There were a few stools and chairs, a piano bench or two, set out for guests to sit on, and one microphone standing in the middle of the room. A music stand held two pages marked in an almost indecipherable script "set 1" and "set 2". The songs were listed, and if you tried really hard you could recognize a title or two. Joe Clark's mandolin case was over in the corner. I recognized it, having seen it before. It is covered with stickers from a career's worth of bluegrass festivals, and tours. Don Rigsby's instrument was perched in its case on top of the grand piano. And on the floor in its case was Joe's poor old guitar, victim of a house fire, sound hole enlarged by a a Dremel tool. Instruments look so lonely sitting unused. But when Don and Joe entered the room, and picked up the guitar and mandolin, and started to play, the instruments sprang to life.

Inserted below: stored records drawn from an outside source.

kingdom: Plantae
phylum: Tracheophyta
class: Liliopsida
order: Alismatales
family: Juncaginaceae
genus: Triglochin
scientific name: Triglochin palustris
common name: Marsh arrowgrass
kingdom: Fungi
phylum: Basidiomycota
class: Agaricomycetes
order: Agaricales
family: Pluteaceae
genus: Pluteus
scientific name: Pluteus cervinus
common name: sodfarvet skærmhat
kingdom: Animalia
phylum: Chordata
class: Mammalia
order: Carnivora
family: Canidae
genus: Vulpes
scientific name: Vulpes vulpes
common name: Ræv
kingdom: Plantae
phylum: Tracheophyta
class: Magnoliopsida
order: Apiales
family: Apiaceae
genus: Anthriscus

What a concert! Two 50 minute sets which wandered through the whole history of bluegrass. Joe and Don traded lead vocals, they harmonized with that high lonesome sound that identifies bluegrass. Then they traded solos. Don on mandolin, then Joe on guitar, maybe Don would take two verses, or Joe would, but somehow, magically they ended together with a flourish. Whether singing new songs steeped in the tradition, or paying tribute to the Stanley Brothers, or Tex Ritter, or Clarence White, or the master of them all Bill Monroe, they played beautifully. Fingers flying over the fretboards, their mouths moving, feet tapping, and the audience gasping at the precision of it all.

They traded instruments, Don played guitar and Joe mandolin; then Don played fiddle while Joe brought out the banjo. They brought tears to the eyes of a couple of the ladies with a gorgeous version of "Kentucky Waltz". They brought laughs when they had to start "Cannonball Blues" three times, once when Joe broke a string, then again when Don missed a chord. "Missin' a note is one thang, but missin' a whole chord..." "Well...it happens to the best of us!"

Intimate. Cozy. It was like listening to live music in somebody's living room. And the sound was fantastic. They're playing a couple of house concerts, a club gig and a theatre show on the weekend. But none of them will be as special as this night. Recorded for posterity, and a radio show, I can't wait to hear it again. These fellas are masters of their craft. I feel honoured to have been there!

Tuesday, January 6, 2009

Happy New Year!

It's 2009! Can you imagine? I just reviewed a book about CSN called (of all things) Crosby, Stills & Nash: the 40th Anniversary Edition and for me that was a rude awakening. FORTY years of CSN! I bought the first CSN album on the same day as Poco's Pickin' Up the Pieces because I was a big Buffalo Springfield fan and here was Stills on one hand, and Richie Furay on the other. In fact, while I admired the harmonies of CSN I liked the sound of Poco better. Sure "Suite: Judy Blue Eyes" was one of the best songs ever, but I played the bejeebers outa that Poco album.
But here it is 2009. I'll be 58 this year! I can hardly believe it! When my grandmother told me she was fifty, I cried! I thought she was not long for this world, and now I'm on from that! Still listening to good music though, still rockin' & rollin' in my way!
The next big thing coming is the new Bruce Springsteen CD due at the end of the month. If it's as good as Magic I'll be thrilled. I went off the Boss for a while, but lately he seems to have got back to where I like him.
I finished the John Lennon bio by Philip Norman, and apart from a couple of small points of interpretation (where I disagreed with Norman's take on something) I found it to be a well balanced look at Lennon's life and work. Started to read Mick Wall's bio of Led Zeppelin which is quite interesting. His comments about Jeff Beck are starting to raise my hackles...but it just makes reading fun!